Муж и жена Минетти сидели, переглядываясь. Вид у них был очень печальный. Им было обидно терять квартиранта — такого симпатичного и щедрого! Хал и сам чувствовал себя не лучше, потому что успел полюбить Джерри и его юную жену, и Джерри Маленького и даже черноглазого младенца, который своим криком мешал людям разговаривать.
— Нет, — сказал Джерри, — я не стану прятаться. Я тоже приму участие.
— Примешь, не беспокойся! — отозвался Хал. — Только не сейчас. Останешься на шахте после того, как меня выгонят, и поможешь Олсену. Ведь нельзя же, чтобы сразу выгнали всех лучших.
После недолгого спора на этом и порешили. Хал увидел, как миниатюрная Роза со вздохом облегчения откинулась на спинку стула. Час мученичества был отложен. Ее домик, ее три комнатки с мебелью, с начищенными до блеска кастрюлями и красивыми тюлевыми занавесками еще на несколько недель останутся за ней!
2
Хал снова переселился к Ремницкому. Это было тяжелой жертвой с его стороны, но давало ему те преимущества, что он мог больше времени беседовать с рабочими.

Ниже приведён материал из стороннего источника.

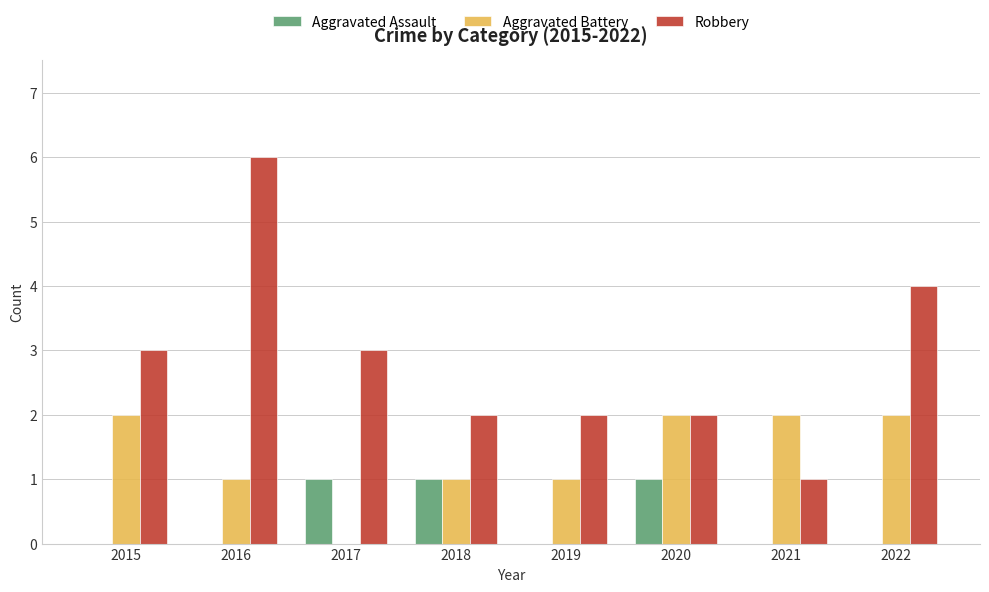

Which series changed the most between 2015 and 2016?

Robbery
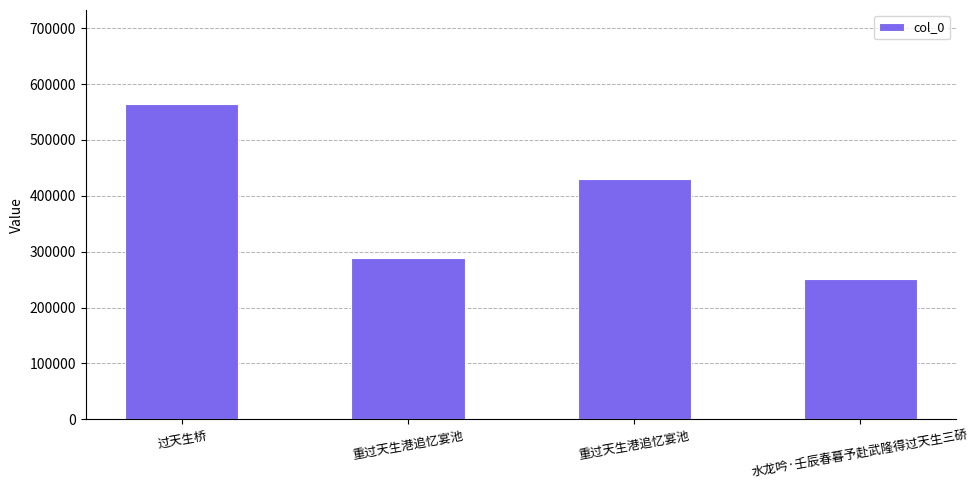

Are the bars horizontal?

No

Вместе с Джерри он составил список людей, которым можно было довериться; первым в этом списке стояло имя Майка Сикориа. Майку должно понравиться, что его выдвинули в комиссию для переговоров с управляющим — он ведь считает себя созданным для таких дел! Однако решили до последней минуты его не посвящать, так как старик способен все выболтать от волнения при первом же новом инциденте в весовой.
По соседству с Халом в шахте работал один молодой болгарин по фамилии Вресмак. Ходок в его забойном участке шел круто вверх, и у него едва хватало сил проталкивать туда пустые вагонетки. Однажды, когда он это делал, обливаясь потом и напрягая все силы, подошел Алек Стоун и с грубостью силача, презирающего всякую физическую слабость, начал избивать его. Болгарин поднял руку — кто его знает зачем: защититься ли от удара, или дать сдачи. Но Алек Стоун ринулся на него и погнал вниз по штреку, пиная сапогами и осыпая неистовой бранью. Теперь этот шахтер работал в другом забое, где ему пришлось вынуть около сорока вагонеток пустой породы и получить за это всего-навсего три доллара. Каждый, кто видел лицо этого шахтера при встречах с Алеком Стоуном, не усомнился бы в его готовности пойти на все, если поднимется общее движение протеста.
На примете у Джерри был еще один шахтер, недавно вышедший из больницы, где он лежал после того, как Джефф Коттон — начальник охраны — ударил его рукояткой пистолета. Этот человек был поляк и не знал, к сожалению, ни одного слова по-английски. Но Олсен успел наладить связь с другим поляком, немного владевшим английским языком, который мог разъяснить суть дела своему соплеменнику. Был намечен также молодой итальянец по фамилии Роветта; Джерри знал его и ручался за его честность.